Arthur Godfrey’s Talent Scouts featured professional and semi-professional performers who were looking for their first big break in show business.
Before each act performed, Arthur Godfrey would interview the “talent scouts” who had “discovered” the act and brought them to the show’s attention.
These ‘scouts’ were usually family members or friends of the performers or people who had heard them perform somewhere and thought them worthy of being featured on Talent Scouts.
After pre-show tryouts, acts were selected that would give viewers the greatest variety of performances on a single show.
Godfrey’s cosy chats with the scouts, and his reaction to the performers after they had finished their act, could often mean the difference between who was judged “best act of the evening” as determined by an audience applause meter at the end of the show – a concept appropriated by Hughie Green for the British talent show, Opportunity Knocks.

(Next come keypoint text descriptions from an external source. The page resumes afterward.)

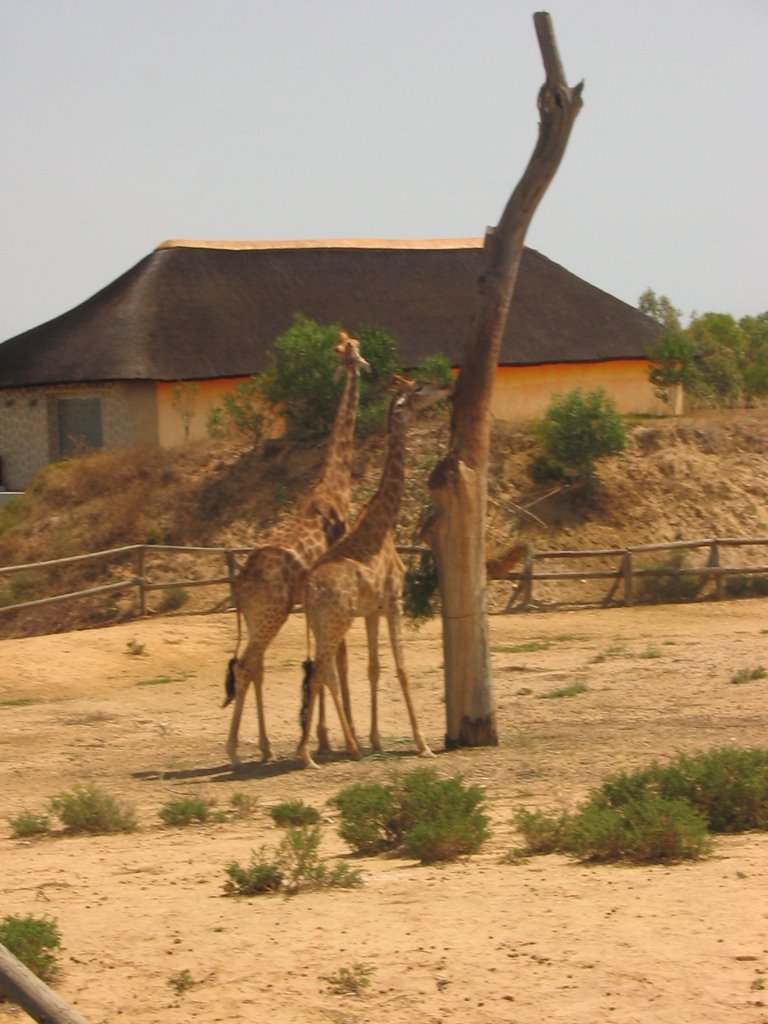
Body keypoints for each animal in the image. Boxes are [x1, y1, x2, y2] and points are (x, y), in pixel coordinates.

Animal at [225, 331, 370, 765]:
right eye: (354, 349)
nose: (359, 360)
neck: (334, 489)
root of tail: (240, 585)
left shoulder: (312, 604)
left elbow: (322, 664)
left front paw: (321, 739)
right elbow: (337, 662)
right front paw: (339, 739)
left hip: (258, 617)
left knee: (255, 666)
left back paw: (265, 748)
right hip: (272, 614)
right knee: (246, 665)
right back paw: (236, 751)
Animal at [296, 374, 454, 770]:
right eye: (418, 389)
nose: (448, 386)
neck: (383, 526)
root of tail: (308, 592)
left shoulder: (373, 610)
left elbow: (374, 667)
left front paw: (376, 739)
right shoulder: (394, 599)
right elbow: (401, 667)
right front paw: (423, 744)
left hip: (323, 624)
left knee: (326, 672)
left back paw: (350, 747)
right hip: (336, 620)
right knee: (320, 672)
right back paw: (307, 755)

Many of the Arthur Godfrey & His Friends regulars, such as Carmel Quinn, The Chordettes, Pat Boone and The McGuire Sisters, were first seen by Godfrey on the Talent Scouts show.
Other later-to-be-famous entertainers who got their first major experience on the show included Rosemary Clooney, Tony Bennett, Connie Francis (who played the accordion), Steve Lawrence, Al Martino, Roy Clark, Leslie Uggams and Patsy Cline.
Talent Scouts was the number one rated show on US television in the 1951-1952 season. The following year, Talent Scouts and Arthur Godfrey & His Friends were the number two rated shows, with I Love Lucy ranking first.